[Stored items]
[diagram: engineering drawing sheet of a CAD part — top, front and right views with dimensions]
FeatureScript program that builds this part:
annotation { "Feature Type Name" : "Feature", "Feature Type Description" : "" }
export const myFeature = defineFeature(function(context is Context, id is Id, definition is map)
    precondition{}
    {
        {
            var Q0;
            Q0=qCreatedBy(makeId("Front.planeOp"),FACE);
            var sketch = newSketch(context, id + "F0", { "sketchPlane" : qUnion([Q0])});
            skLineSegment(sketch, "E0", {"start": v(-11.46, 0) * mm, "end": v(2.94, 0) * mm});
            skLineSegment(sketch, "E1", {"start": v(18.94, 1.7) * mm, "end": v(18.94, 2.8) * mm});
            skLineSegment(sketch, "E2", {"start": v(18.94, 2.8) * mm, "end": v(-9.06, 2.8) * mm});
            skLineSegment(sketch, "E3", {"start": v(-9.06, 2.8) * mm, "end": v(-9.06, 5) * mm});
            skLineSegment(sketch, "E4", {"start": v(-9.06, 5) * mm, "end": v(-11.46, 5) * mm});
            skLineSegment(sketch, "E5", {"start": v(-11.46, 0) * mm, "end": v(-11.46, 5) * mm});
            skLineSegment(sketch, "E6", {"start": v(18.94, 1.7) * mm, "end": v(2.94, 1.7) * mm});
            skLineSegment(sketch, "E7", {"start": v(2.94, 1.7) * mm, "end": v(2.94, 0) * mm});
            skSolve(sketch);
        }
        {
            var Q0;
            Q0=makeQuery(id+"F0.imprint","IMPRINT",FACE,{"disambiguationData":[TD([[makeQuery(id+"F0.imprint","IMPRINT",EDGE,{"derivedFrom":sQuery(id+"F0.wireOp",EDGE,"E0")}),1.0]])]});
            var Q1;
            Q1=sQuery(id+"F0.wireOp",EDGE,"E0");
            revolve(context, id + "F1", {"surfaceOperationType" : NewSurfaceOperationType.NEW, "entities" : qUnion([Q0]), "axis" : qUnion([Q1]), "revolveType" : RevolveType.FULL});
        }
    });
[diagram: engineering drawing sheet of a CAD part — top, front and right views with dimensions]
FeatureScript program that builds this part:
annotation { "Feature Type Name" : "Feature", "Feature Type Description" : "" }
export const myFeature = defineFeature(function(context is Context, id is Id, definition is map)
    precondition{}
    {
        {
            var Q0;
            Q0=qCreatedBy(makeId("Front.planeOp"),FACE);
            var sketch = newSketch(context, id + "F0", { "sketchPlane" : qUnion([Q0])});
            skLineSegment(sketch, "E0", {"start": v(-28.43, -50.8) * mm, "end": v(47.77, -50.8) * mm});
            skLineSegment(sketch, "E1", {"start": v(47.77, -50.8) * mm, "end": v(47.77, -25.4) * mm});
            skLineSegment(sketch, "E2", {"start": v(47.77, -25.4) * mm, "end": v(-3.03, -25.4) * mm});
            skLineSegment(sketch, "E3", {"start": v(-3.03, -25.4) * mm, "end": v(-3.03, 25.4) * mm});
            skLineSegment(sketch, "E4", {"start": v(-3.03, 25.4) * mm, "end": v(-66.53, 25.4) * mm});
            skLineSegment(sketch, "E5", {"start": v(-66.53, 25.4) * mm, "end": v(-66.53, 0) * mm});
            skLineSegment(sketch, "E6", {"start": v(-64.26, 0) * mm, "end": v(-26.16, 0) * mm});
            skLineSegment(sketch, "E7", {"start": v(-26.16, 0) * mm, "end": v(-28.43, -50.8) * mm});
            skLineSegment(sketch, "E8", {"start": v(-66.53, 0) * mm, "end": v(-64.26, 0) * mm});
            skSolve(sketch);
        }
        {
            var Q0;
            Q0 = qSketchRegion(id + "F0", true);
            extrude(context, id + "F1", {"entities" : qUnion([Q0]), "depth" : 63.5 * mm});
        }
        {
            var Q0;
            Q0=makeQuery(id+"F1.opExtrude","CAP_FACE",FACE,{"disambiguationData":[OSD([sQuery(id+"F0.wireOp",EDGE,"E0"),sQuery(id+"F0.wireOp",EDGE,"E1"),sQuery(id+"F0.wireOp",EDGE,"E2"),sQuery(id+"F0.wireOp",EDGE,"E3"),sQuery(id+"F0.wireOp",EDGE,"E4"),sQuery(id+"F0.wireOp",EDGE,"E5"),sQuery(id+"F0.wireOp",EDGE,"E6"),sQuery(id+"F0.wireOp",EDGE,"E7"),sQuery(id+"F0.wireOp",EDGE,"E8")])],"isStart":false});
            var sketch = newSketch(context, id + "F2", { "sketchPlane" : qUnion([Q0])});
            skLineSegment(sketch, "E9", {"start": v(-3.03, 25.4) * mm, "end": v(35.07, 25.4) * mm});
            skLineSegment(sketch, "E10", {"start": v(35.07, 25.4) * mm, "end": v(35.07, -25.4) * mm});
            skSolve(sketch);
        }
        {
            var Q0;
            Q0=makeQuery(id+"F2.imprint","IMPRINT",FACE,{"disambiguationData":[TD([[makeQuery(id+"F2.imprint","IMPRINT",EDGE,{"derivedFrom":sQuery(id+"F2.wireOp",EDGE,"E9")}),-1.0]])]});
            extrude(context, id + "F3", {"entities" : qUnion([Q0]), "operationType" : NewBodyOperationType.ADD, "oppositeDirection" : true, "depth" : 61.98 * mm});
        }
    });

**Aim:** Count the lines in the rows above that contain the string "imprint". Reply with the number alone.

**Written solution:** 2